■ PROBLEM DESCRIPTION ■
Please reproduce every line of the records below without any changes.

[Stored data]

━━━━━━━━━━━━━━━━━━━━

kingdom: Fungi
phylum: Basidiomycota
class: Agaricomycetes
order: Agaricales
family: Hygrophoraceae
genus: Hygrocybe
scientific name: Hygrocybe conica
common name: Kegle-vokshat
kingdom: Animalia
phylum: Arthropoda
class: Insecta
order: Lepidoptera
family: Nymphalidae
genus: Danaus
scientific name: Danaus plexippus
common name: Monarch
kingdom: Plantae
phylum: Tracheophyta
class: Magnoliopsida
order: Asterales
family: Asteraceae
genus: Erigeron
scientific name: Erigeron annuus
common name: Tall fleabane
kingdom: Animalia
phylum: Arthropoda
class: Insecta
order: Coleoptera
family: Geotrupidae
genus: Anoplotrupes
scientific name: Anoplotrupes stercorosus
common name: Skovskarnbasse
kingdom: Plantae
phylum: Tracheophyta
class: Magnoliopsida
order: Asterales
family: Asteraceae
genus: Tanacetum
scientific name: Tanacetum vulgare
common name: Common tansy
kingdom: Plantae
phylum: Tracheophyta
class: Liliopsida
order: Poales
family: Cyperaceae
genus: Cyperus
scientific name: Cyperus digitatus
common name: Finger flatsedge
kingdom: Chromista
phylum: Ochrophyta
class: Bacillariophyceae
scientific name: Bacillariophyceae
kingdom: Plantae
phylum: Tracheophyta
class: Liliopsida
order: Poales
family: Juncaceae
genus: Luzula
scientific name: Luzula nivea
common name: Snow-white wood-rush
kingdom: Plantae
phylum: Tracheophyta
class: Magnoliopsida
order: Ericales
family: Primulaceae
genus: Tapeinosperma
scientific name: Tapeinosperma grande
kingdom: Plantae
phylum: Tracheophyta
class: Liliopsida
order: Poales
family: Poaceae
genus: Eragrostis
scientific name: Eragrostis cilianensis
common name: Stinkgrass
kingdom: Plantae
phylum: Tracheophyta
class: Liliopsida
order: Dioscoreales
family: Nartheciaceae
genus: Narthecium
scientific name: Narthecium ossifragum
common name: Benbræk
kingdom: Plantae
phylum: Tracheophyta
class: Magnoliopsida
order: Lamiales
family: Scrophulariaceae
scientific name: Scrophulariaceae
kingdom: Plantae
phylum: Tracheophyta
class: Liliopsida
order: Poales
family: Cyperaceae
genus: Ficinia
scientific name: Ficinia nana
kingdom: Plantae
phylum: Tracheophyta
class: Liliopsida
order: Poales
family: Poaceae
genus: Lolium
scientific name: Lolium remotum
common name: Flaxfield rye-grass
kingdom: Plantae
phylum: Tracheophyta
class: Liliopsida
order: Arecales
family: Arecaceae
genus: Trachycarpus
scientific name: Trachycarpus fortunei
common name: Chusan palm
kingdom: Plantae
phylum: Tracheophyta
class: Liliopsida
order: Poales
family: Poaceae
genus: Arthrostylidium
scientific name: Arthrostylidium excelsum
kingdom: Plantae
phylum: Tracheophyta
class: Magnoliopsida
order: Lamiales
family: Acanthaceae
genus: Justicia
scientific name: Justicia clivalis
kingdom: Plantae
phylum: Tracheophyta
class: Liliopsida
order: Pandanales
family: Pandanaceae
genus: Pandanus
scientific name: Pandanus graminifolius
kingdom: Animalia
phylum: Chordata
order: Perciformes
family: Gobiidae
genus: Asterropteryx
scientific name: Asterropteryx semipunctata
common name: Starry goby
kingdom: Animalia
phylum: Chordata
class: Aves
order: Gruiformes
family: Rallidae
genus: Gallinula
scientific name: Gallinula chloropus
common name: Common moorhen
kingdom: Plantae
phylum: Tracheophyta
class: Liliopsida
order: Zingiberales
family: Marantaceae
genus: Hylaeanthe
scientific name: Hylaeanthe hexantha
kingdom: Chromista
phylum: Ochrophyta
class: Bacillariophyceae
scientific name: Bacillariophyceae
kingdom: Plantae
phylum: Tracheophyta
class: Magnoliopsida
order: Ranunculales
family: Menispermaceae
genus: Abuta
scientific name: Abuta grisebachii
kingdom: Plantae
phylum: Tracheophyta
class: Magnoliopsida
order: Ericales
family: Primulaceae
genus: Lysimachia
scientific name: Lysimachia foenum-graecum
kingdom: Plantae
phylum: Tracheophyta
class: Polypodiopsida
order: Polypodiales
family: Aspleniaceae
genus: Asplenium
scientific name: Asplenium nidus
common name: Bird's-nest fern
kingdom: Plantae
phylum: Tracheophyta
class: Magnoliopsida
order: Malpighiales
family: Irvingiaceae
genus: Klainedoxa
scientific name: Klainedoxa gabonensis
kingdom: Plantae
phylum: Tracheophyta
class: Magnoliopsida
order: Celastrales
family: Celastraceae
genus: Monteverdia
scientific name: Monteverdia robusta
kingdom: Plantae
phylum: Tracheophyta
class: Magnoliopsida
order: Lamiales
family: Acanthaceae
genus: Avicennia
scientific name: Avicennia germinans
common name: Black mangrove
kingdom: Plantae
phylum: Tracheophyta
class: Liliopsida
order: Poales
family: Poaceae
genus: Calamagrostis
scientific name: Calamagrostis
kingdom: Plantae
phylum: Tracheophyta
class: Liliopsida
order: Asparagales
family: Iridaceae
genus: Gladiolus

━━━━━━━━━━━━━━━━━━━━

■ WRITTEN RESPONSE ■
kingdom: Fungi
phylum: Basidiomycota
class: Agaricomycetes
order: Agaricales
family: Hygrophoraceae
genus: Hygrocybe
scientific name: Hygrocybe conica
common name: Kegle-vokshat
kingdom: Animalia
phylum: Arthropoda
class: Insecta
order: Lepidoptera
family: Nymphalidae
genus: Danaus
scientific name: Danaus plexippus
common name: Monarch
kingdom: Plantae
phylum: Tracheophyta
class: Magnoliopsida
order: Asterales
family: Asteraceae
genus: Erigeron
scientific name: Erigeron annuus
common name: Tall fleabane
kingdom: Animalia
phylum: Arthropoda
class: Insecta
order: Coleoptera
family: Geotrupidae
genus: Anoplotrupes
scientific name: Anoplotrupes stercorosus
common name: Skovskarnbasse
kingdom: Plantae
phylum: Tracheophyta
class: Magnoliopsida
order: Asterales
family: Asteraceae
genus: Tanacetum
scientific name: Tanacetum vulgare
common name: Common tansy
kingdom: Plantae
phylum: Tracheophyta
class: Liliopsida
order: Poales
family: Cyperaceae
genus: Cyperus
scientific name: Cyperus digitatus
common name: Finger flatsedge
kingdom: Chromista
phylum: Ochrophyta
class: Bacillariophyceae
scientific name: Bacillariophyceae
kingdom: Plantae
phylum: Tracheophyta
class: Liliopsida
order: Poales
family: Juncaceae
genus: Luzula
scientific name: Luzula nivea
common name: Snow-white wood-rush
kingdom: Plantae
phylum: Tracheophyta
class: Magnoliopsida
order: Ericales
family: Primulaceae
genus: Tapeinosperma
scientific name: Tapeinosperma grande
kingdom: Plantae
phylum: Tracheophyta
class: Liliopsida
order: Poales
family: Poaceae
genus: Eragrostis
scientific name: Eragrostis cilianensis
common name: Stinkgrass
kingdom: Plantae
phylum: Tracheophyta
class: Liliopsida
order: Dioscoreales
family: Nartheciaceae
genus: Narthecium
scientific name: Narthecium ossifragum
common name: Benbræk
kingdom: Plantae
phylum: Tracheophyta
class: Magnoliopsida
order: Lamiales
family: Scrophulariaceae
scientific name: Scrophulariaceae
kingdom: Plantae
phylum: Tracheophyta
class: Liliopsida
order: Poales
family: Cyperaceae
genus: Ficinia
scientific name: Ficinia nana
kingdom: Plantae
phylum: Tracheophyta
class: Liliopsida
order: Poales
family: Poaceae
genus: Lolium
scientific name: Lolium remotum
common name: Flaxfield rye-grass
kingdom: Plantae
phylum: Tracheophyta
class: Liliopsida
order: Arecales
family: Arecaceae
genus: Trachycarpus
scientific name: Trachycarpus fortunei
common name: Chusan palm
kingdom: Plantae
phylum: Tracheophyta
class: Liliopsida
order: Poales
family: Poaceae
genus: Arthrostylidium
scientific name: Arthrostylidium excelsum
kingdom: Plantae
phylum: Tracheophyta
class: Magnoliopsida
order: Lamiales
family: Acanthaceae
genus: Justicia
scientific name: Justicia clivalis
kingdom: Plantae
phylum: Tracheophyta
class: Liliopsida
order: Pandanales
family: Pandanaceae
genus: Pandanus
scientific name: Pandanus graminifolius
kingdom: Animalia
phylum: Chordata
order: Perciformes
family: Gobiidae
genus: Asterropteryx
scientific name: Asterropteryx semipunctata
common name: Starry goby
kingdom: Animalia
phylum: Chordata
class: Aves
order: Gruiformes
family: Rallidae
genus: Gallinula
scientific name: Gallinula chloropus
common name: Common moorhen
kingdom: Plantae
phylum: Tracheophyta
class: Liliopsida
order: Zingiberales
family: Marantaceae
genus: Hylaeanthe
scientific name: Hylaeanthe hexantha
kingdom: Chromista
phylum: Ochrophyta
class: Bacillariophyceae
scientific name: Bacillariophyceae
kingdom: Plantae
phylum: Tracheophyta
class: Magnoliopsida
order: Ranunculales
family: Menispermaceae
genus: Abuta
scientific name: Abuta grisebachii
kingdom: Plantae
phylum: Tracheophyta
class: Magnoliopsida
order: Ericales
family: Primulaceae
genus: Lysimachia
scientific name: Lysimachia foenum-graecum
kingdom: Plantae
phylum: Tracheophyta
class: Polypodiopsida
order: Polypodiales
family: Aspleniaceae
genus: Asplenium
scientific name: Asplenium nidus
common name: Bird's-nest fern
kingdom: Plantae
phylum: Tracheophyta
class: Magnoliopsida
order: Malpighiales
family: Irvingiaceae
genus: Klainedoxa
scientific name: Klainedoxa gabonensis
kingdom: Plantae
phylum: Tracheophyta
class: Magnoliopsida
order: Celastrales
family: Celastraceae
genus: Monteverdia
scientific name: Monteverdia robusta
kingdom: Plantae
phylum: Tracheophyta
class: Magnoliopsida
order: Lamiales
family: Acanthaceae
genus: Avicennia
scientific name: Avicennia germinans
common name: Black mangrove
kingdom: Plantae
phylum: Tracheophyta
class: Liliopsida
order: Poales
family: Poaceae
genus: Calamagrostis
scientific name: Calamagrostis
kingdom: Plantae
phylum: Tracheophyta
class: Liliopsida
order: Asparagales
family: Iridaceae
genus: Gladiolus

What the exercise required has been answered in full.